Al tramonto, al porto di pesca di Nouakshott, la scena è ancora più suggestiva. Tantissime le barche che rientrano; moltissima la gente che si riversa in spiaggia. Il mercato, a partire da metà pomeriggio comincia a riempirsi di gente e di pesce, proveniente dalle barche. Il mare, qui, deve essere molto pescoso. Il pesce che arriva sui banchi è principalmente composto da saraghi, triglie, cefali, anche molto grossi. I tratti somatici delle persone, sulla costa, già da Tioulit, non è più da gente del deserto.
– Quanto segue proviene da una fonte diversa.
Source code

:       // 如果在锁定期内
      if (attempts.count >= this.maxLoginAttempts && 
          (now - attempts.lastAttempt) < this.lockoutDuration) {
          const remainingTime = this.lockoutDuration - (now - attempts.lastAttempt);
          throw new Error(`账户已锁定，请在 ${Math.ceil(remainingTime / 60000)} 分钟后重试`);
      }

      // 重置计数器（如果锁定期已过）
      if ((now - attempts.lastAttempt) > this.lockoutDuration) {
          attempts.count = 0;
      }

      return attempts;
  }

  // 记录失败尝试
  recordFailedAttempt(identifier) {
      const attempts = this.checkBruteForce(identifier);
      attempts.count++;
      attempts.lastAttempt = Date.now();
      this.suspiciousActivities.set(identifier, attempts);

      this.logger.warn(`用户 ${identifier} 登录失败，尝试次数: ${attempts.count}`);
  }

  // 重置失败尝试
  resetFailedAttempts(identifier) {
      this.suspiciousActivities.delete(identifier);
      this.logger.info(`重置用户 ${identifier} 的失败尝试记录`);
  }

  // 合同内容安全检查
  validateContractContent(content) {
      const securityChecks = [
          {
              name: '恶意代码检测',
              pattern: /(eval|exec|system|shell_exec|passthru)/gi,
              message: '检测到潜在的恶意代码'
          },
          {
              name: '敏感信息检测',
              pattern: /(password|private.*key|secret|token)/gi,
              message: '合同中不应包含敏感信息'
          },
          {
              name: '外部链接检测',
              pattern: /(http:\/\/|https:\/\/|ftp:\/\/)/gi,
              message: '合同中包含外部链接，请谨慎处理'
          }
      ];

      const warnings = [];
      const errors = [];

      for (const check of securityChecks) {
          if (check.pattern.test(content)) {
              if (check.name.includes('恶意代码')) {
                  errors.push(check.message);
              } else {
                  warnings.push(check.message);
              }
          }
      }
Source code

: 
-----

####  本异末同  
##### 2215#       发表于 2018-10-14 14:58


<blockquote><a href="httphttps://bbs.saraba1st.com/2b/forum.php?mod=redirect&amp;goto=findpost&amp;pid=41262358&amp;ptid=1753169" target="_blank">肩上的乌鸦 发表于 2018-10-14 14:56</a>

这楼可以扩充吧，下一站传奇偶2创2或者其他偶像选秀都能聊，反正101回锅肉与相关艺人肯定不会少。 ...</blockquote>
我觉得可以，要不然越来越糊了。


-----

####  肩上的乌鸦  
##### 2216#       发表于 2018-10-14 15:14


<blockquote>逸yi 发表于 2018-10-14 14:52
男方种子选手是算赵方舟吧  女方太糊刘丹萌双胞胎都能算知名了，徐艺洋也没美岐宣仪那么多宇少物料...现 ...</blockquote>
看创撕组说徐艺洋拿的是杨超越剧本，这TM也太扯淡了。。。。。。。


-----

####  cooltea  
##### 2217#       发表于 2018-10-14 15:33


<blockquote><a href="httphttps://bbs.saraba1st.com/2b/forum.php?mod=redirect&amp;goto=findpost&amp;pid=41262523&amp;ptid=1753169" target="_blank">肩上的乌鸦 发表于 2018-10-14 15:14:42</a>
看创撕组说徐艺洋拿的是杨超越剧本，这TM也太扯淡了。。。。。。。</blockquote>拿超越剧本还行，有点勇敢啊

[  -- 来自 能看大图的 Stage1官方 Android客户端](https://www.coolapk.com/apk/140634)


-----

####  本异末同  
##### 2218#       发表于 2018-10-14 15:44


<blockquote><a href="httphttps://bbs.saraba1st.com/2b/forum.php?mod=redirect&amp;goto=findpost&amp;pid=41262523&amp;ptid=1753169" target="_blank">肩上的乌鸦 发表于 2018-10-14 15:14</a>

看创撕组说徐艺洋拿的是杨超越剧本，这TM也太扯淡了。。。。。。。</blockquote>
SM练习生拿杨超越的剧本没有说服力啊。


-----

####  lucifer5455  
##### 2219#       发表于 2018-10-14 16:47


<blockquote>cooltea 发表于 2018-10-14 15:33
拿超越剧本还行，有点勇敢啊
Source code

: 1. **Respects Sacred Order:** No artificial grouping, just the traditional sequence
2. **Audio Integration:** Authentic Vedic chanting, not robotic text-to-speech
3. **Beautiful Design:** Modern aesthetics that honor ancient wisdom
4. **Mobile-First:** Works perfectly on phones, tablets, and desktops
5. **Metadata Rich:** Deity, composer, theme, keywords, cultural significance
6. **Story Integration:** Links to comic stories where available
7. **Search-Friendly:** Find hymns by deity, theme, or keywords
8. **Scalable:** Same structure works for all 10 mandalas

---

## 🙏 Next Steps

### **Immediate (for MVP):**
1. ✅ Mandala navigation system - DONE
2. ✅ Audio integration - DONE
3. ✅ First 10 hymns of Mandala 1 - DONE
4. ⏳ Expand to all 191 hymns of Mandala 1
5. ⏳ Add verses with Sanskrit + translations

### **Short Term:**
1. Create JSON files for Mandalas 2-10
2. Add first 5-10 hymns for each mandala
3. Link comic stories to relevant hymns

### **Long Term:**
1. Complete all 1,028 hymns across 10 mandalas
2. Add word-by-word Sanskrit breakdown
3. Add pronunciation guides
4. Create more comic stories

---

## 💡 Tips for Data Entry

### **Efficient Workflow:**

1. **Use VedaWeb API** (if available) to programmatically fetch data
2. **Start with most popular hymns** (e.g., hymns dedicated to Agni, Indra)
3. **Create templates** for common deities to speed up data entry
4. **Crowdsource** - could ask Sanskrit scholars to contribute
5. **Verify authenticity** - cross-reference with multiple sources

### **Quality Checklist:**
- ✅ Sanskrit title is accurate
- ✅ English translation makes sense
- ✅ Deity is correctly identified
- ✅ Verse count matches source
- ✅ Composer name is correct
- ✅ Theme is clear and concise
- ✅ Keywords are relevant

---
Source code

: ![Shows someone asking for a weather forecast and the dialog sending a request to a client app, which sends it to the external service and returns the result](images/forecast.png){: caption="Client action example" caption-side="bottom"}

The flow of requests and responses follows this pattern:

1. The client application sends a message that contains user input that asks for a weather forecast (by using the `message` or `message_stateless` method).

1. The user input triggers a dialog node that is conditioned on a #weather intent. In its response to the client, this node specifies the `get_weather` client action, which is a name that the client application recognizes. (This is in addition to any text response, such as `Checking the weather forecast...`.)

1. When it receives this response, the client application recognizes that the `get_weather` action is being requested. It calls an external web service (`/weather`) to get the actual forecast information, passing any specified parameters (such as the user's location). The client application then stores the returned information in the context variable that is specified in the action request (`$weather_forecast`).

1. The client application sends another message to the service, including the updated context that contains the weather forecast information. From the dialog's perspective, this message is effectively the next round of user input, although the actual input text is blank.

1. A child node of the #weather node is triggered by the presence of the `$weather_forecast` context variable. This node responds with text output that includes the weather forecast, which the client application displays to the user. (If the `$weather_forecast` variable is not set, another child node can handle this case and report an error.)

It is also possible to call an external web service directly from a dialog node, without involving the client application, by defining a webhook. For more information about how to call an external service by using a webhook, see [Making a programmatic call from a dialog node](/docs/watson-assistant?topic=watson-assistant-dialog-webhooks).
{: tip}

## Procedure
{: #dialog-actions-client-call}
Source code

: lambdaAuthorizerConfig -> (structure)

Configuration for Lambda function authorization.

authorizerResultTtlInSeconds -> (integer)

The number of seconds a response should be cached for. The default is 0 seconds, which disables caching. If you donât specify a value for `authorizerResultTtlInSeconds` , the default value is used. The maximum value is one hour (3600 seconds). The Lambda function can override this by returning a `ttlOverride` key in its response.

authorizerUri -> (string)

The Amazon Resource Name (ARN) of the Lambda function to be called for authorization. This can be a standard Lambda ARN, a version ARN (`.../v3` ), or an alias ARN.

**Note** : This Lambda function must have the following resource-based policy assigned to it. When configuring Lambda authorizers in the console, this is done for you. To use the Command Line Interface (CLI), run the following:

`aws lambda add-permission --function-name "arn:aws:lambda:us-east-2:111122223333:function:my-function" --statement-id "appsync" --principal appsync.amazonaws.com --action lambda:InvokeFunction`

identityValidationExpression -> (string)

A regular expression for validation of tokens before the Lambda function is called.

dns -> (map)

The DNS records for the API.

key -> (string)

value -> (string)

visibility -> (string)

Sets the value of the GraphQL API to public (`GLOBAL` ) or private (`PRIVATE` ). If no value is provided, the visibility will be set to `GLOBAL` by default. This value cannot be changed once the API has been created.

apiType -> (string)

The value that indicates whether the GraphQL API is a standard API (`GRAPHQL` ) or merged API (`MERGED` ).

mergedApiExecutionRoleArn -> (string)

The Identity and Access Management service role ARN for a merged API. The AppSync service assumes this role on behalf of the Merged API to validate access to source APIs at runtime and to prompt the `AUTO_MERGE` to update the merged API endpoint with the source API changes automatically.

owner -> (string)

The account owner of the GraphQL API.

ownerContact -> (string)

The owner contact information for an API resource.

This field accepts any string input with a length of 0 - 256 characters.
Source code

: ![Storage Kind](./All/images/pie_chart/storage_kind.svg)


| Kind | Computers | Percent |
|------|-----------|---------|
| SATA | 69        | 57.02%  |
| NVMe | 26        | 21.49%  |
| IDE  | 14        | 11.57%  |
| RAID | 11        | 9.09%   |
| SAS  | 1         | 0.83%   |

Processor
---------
Siamo in Africa centrale. Gli abiti delle donne sono coloratissimi; si vedono diverse “mama”, le signore di una certa stazza, molto energiche, che diriggono i commerci come nei mercati degli altri stati costieri del Golfo di Guinea. Il sole tramonta verso il mare, evidenziando in controluce le sagome delle persone che animano la spiaggia. Il vociare, il rumore delle onde fanno da colonna sonora di quest’ultima cartolina mauritana.